**TO-DO ITEM**
Reproduce every line of text in the records below, word for word and in the same order, leaving out the pictures.

+++ SUPPLIED MATERIAL +++

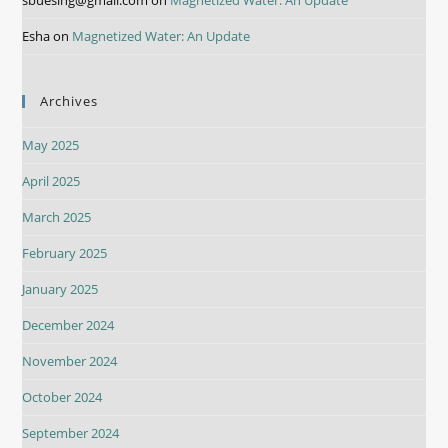
Esha
on
Magnetized Water: An Update
Archives
May 2025
April 2025
March 2025
February 2025
January 2025
December 2024
November 2024
October 2024
September 2024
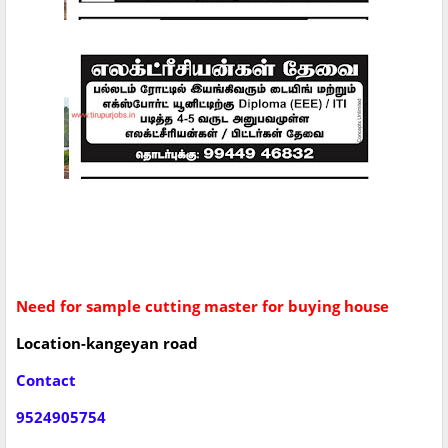
Need for sample cutting master for buying house
Location-kangeyan road
Contact
9524905754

+++

**ANSWER TO THE PROBLEM**
Esha
on
Magnetized Water: An Update
Archives
May 2025
April 2025
March 2025
February 2025
January 2025
December 2024
November 2024
October 2024
September 2024
Need for sample cutting master for buying house
Location-kangeyan road
Contact
9524905754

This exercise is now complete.